Ce que vous proposez est une rupture anthropologique et le projet de loi ne nomme pas correctement ce qu'il va autoriser : le suicide assisté et l'euthanasie, que tous les pays qui ont légalisé de tels actes en Europe ont désignés en ces termes. L'aide à mourir, ce sont les soins palliatifs et la sédation profonde et continue, c'est-à-dire ce que prévoit la loi Claeys-Leonetti. Aider à mourir est une chose ; ce n'est pas faire mourir.
Le Gouvernement dit vouloir mettre en avant le suicide assisté ; l'euthanasie serait réservée au cas dans lequel le patient ne peut pas s'administrer lui-même la dose létale. Or, lorsque le suicide assisté et l'euthanasie coexistent, on voit que se produit très rapidement une dérive dans laquelle l'euthanasie supplante le suicide assisté. Nous n'avons absolument aucune garantie en la matière. En outre, l'association de proches à l'acte létal, y compris avec l'accord du patient, ne semble pas exclue. Or cela doit être prohibé en raison d'évidents risques d'abus de faiblesse.

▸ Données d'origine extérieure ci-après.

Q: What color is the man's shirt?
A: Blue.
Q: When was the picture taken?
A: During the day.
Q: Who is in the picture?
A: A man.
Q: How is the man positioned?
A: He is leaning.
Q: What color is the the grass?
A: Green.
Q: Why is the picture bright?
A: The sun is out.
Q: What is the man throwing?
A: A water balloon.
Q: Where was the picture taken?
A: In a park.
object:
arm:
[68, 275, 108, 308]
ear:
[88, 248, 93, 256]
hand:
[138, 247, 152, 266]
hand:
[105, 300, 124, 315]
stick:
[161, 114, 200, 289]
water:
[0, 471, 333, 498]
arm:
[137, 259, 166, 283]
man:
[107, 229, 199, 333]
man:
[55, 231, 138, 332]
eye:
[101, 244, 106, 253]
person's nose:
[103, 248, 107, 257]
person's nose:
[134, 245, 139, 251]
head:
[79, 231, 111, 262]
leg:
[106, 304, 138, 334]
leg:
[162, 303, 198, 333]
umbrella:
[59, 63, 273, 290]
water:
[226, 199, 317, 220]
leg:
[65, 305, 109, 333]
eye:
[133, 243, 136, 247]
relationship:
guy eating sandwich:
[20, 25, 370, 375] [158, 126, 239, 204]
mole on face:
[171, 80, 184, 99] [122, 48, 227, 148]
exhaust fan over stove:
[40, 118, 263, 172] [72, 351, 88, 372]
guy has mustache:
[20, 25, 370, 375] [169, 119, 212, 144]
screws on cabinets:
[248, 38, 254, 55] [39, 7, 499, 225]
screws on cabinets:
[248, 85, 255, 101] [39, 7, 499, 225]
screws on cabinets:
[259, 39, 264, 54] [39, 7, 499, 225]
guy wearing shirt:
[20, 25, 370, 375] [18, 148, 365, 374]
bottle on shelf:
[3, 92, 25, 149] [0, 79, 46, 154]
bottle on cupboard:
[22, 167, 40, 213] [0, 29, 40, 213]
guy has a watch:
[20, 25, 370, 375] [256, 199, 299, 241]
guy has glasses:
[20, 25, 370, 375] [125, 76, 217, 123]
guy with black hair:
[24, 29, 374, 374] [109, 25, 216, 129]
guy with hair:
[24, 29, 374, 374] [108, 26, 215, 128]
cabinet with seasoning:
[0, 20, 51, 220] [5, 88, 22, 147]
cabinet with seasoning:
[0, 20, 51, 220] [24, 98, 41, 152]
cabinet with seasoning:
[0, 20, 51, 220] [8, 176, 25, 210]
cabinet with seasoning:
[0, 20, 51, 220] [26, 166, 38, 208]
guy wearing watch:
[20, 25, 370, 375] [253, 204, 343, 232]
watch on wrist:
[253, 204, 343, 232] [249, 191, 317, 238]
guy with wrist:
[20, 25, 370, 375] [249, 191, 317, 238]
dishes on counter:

La manière dont on nomme les choses a des incidences. Comme l'a dit Annie Genevard, l'euphémisation traduit sans doute une volonté de rendre les choses socialement acceptables, alors que vous êtes fondamentalement en train de nous exposer à un risque énorme. Un arbitrage doit être fait entre les droits individuels et le vivre-ensemble. Le pouvoir de donner la mort a d'abord été confié au juge avant de lui être retiré ; la question qu'il faut se poser est celle du risque que nous allons créer en le confiant à un médecin.